### Exercise objective
When the line with "hfov_deg: 61.7" appears below, start repeating lines exactly, and keep going through the line with "focal_mm: 4.1"; add nothing outside that span.

### Data excerpts
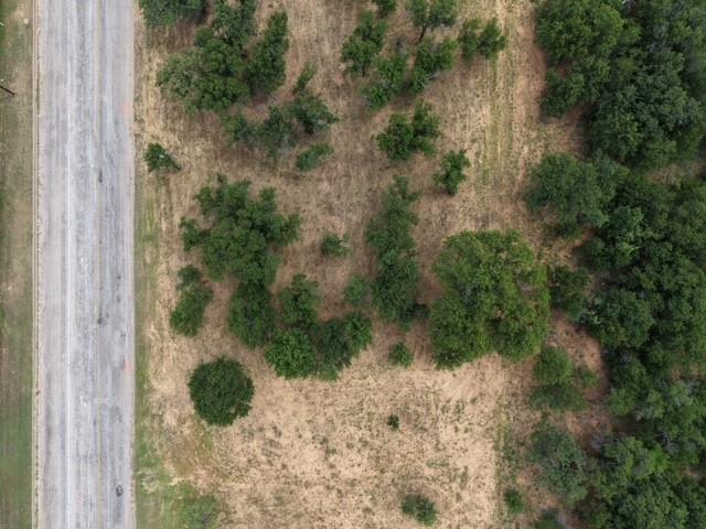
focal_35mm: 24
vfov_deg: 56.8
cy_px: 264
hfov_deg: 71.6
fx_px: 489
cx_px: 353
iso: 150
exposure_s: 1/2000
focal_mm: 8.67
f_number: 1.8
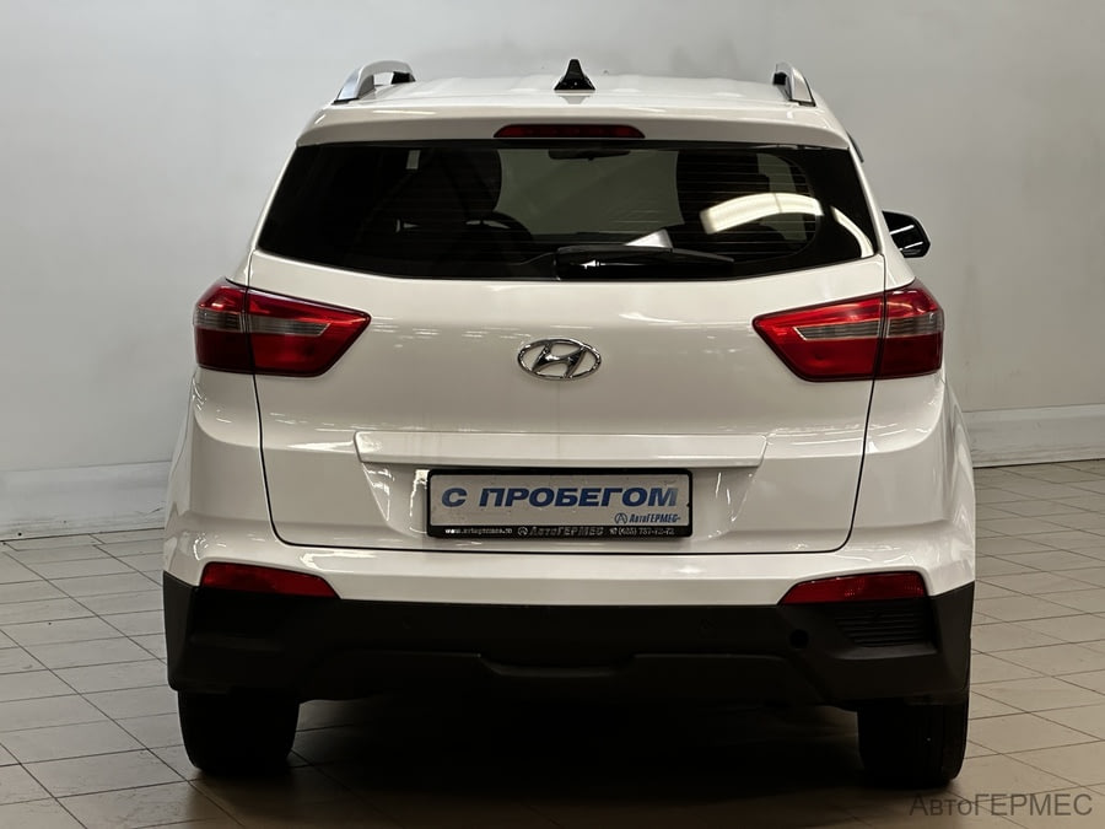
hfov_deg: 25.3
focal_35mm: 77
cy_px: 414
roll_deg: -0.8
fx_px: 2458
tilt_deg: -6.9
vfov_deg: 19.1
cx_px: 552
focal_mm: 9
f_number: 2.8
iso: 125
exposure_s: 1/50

...

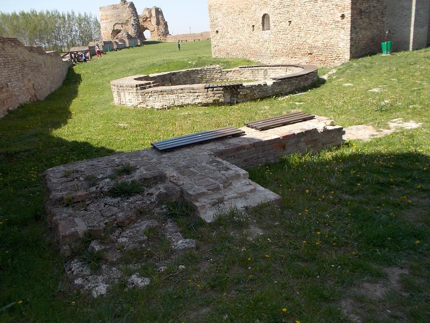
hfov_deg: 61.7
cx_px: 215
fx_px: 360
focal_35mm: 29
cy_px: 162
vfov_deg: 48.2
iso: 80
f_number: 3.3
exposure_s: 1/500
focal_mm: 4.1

### Exercise output
hfov_deg: 61.7
cx_px: 215
fx_px: 360
focal_35mm: 29
cy_px: 162
vfov_deg: 48.2
iso: 80
f_number: 3.3
exposure_s: 1/500
focal_mm: 4.1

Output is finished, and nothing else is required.